January 24, 2019
Update: 24 hours later Argo had another outage. This time we were prepared.
Our job is to ensure these potential disruptions do not become visible to our users. They depend on us staying up in order to enable vital services like login and checkout to function on their sites.
Due to this reality, we engineered our operations for high reliability from day one. This proved to be a wise choice: we maintained better than 99.99% uptime in 2018 despite heavy growth in popularity of the hCaptcha service.
However, early this morning we suffered our first general service interruption of more than a few seconds. This was due to an outage at Cloudflare, one of our upstream infrastructure vendors.
Background: 13% of all internet traffic goes through Cloudflare. We use them for DDoS protection, load balancing, and smart routing via their Argo Tunnel service. [1] This allows us to reduce latency and transparently survive major outages like one of our redundant Kubernetes clusters completely degrading.
Unfortunately, even with a 100% uptime service-level agreement Cloudflare can still go down. Around 6am Pacific time on January 24th 2019 their Argo Tunnels suffered a complete outage lasting several hours. [2]
Our on-call staff were paged within 60 seconds, and immediately worked to re-route inbound traffic. This limited our downtime to 12.5 minutes.
However, this is not good enough for a service like hCaptcha: our systems should transparently handle complete outages even from providers with strong SLAs and a good historical reliability record.

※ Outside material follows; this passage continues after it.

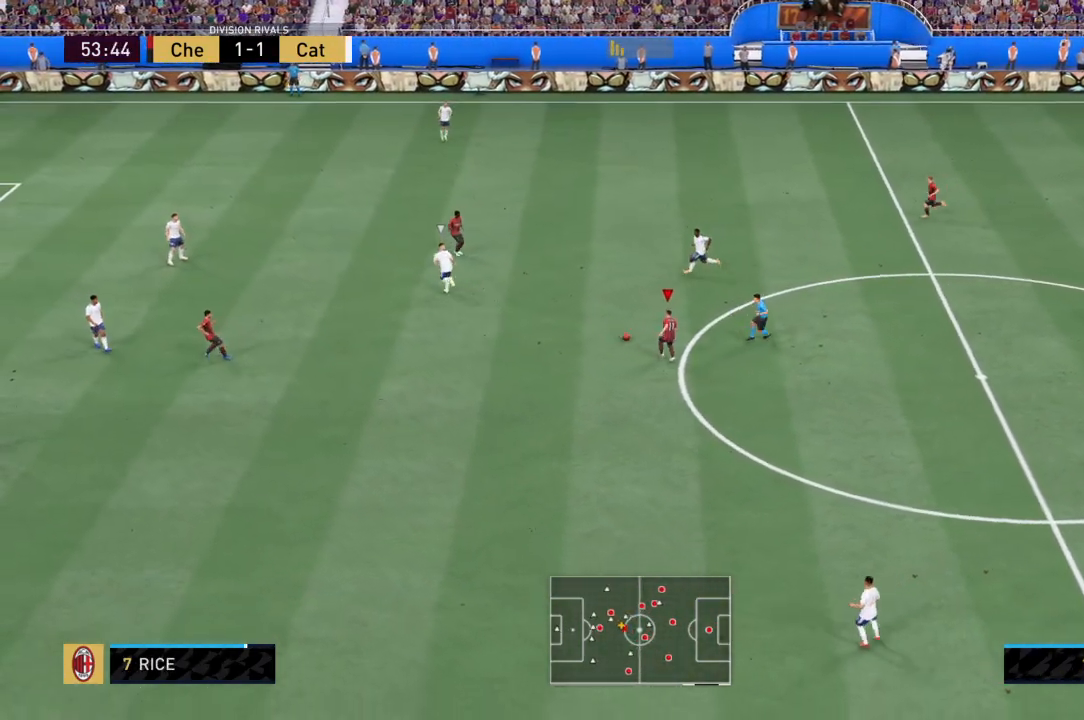
{"buttons": ["TRIANGLE"], "left_stick": "down-left", "right_stick": "center", "events": [[301, "TRIANGLE", "down"]]}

Other parts of our infrastructure have multiple redundancies and safeguards to prevent downtime, but we had assessed the likelihood of a sustained Cloudflare outage as low enough that no automated system was put in place to remediate this issue.
Resolution: To prevent a Cloudflare issue from affecting our users in the future we are implementing a fully redundant traffic routing and DDoS prevention system. External health checks will automate rapid failover to another vendor in the event that Cloudflare suffers intermittent or continuous downtime in the future.
We plan to open source our implementation of this failover functionality, which is being built on top of our current multi-cluster Kubernetes operations. If you’re interested in getting early access or collaborating, send us an email at [email protected] and we’ll let you know before the repo goes public.
And to our users: we know you rely upon us, and will continue to improve operations to make sure you get the reliable service you expect. Thank you for your trust and support.
— Eli, Alex, and the hCaptcha infrastructure team